A Spooky Ghost of a Giant Star: What Remains After the Explosive Death of a Massive Star

Vela Supernova Remnant VLT Survey TelescopeThis image shows a spectacular view of the orange and pink clouds that make up what remains after the explosive death of a massive star — the Vela supernova remnant. This detailed image consists of 554 million pixels, and is a combined mosaic image of observations taken with the 268-million-pixel OmegaCAM camera at the VLT Survey Telescope, hosted at ESO’s Paranal Observatory. OmegaCAM can take images through several filters that each let the telescope see the light emitted in a distinct color. To capture this image, four filters have been used, represented here by a combination of magenta, blue, green, and red. The result is an extremely detailed and stunning view of both the gaseous filaments in the remnant and the foreground bright blue stars that add sparkle to the image. Credit: ESO/VPHAS+ team, Acknowledgment: Cambridge Astronomical Survey Unit

What do you see in this intricate image of the Vela supernova remnant? 

A spooky spider web, magical dragons, or wispy trails of ghosts? 

This beautiful tapestry of colors shows the ghostly remains of a gigantic star after a cosmic catastrophe. It was captured here in remarkable detail with the VLT Survey Telescope, hosted at the European Southern Observatory’s (ESO’s) Paranal site in Chile. 

All that remains of a massive star that ended its life in a powerful explosion around 11,000 years ago is this wispy structure of pink and orange clouds. When massive stars reach the end of their life, they often go out with a bang, in an outburst called a supernova. These massive cosmic explosions cause shock waves that move through the surrounding gas, compressing it and creating intricate thread-like structures.

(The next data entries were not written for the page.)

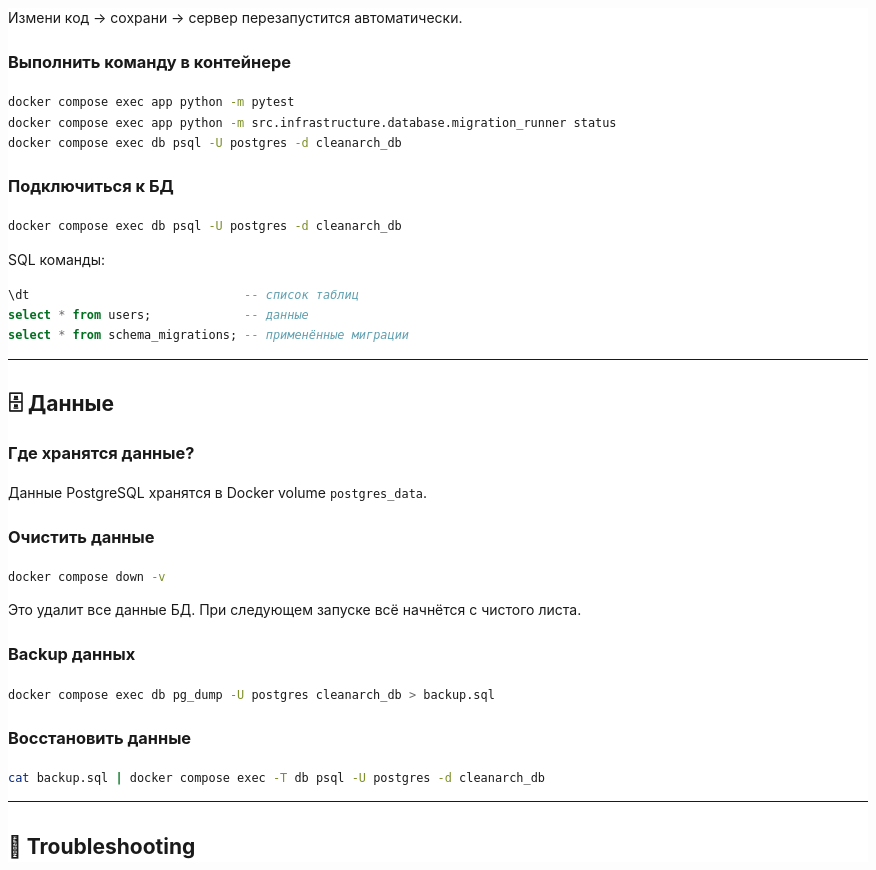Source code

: Измени код → сохрани → сервер перезапустится автоматически.

### Выполнить команду в контейнере

```bash
docker compose exec app python -m pytest
docker compose exec app python -m src.infrastructure.database.migration_runner status
docker compose exec db psql -U postgres -d cleanarch_db
```

### Подключиться к БД

```bash
docker compose exec db psql -U postgres -d cleanarch_db
```

SQL команды:
```sql
\dt                              -- список таблиц
select * from users;             -- данные
select * from schema_migrations; -- применённые миграции
```

---

## 🗄️ Данные

### Где хранятся данные?

Данные PostgreSQL хранятся в Docker volume `postgres_data`.

### Очистить данные

```bash
docker compose down -v
```

Это удалит все данные БД. При следующем запуске всё начнётся с чистого листа.

### Backup данных

```bash
docker compose exec db pg_dump -U postgres cleanarch_db > backup.sql
```

### Восстановить данные

```bash
cat backup.sql | docker compose exec -T db psql -U postgres -d cleanarch_db
```

---

## 🐛 Troubleshooting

The energy released heats the gaseous tendrils, making them shine brightly, as seen in this image. 

In this 554-million-pixel image, we get an extremely detailed view of the Vela supernova remnant, named after the southern constellation Vela (The Sails). You could fit nine full Moons in this entire image, and the whole cloud is even larger. This dramatic supernova remnant is one of the closest known to us, at a distance of only 800 light-years away from Earth. 

As it exploded, the outermost layers of the progenitor star were ejected into the surrounding gas, producing the spectacular filaments that we observe here. What remains of the star is an ultra-dense ball in which the protons and electrons are forced together into neutrons — a neutron star. The neutron star in the Vela remnant, placed slightly outside of this image to the upper left, happens to be a pulsar that spins on its own axis at an astonishing speed of more than 10 times per second. 


  1. The detector registers the light collected by the telescope. OmegaCAM, the camera attached to the VST, has an array of 32 detectors covering a large field of view. 

  1. The raw images contain artifacts and instrumental signatures such as dead pixels, shadows, or luminosity variations among detectors. These need to be corrected before the images can be used for scientific purposes. 

  1. Astronomers correct these effects using calibration data. This process of going from raw to science-ready data is called ‘data reduction’. 

  1. When an astronomical object is larger than the field of view one needs to stitch together different images, typically called a mosaic. This also allows us to fill in the gaps in between the detectors. 

  1. The brightness of the background can vary among different parts of the mosaic, especially if they were observed on different nights, because of changes in the phase of the Moon and other effects. For instance, the upper-left corner of image 4 is darker than the rest of the image. By comparing overlapping areas between different images this can be corrected for. 

  1. The mosaiced image is visually inspected, and any residual artifacts are corrected for. This includes, for example, imperfect seams between adjacent images. 

  1. Astronomical detectors don’t capture color images. Instead, several images are taken separately through filters that let through light of different wavelengths. These images are then assigned different colors and combined into a final color image. 



The VST is owned by The National Institute for Astrophysics in Italy, INAF, and with its 2.6-meter mirror it is one of the largest telescopes dedicated to surveying the night sky in visible light. This image is an example from such a survey: the VST Photometric Ha Survey of the Southern Galactic Plane and Bulge (VPHAS+). For over seven years, this survey has mapped a considerable portion of our home galaxy, allowing astronomers to better understand how stars form, evolve, and eventually die.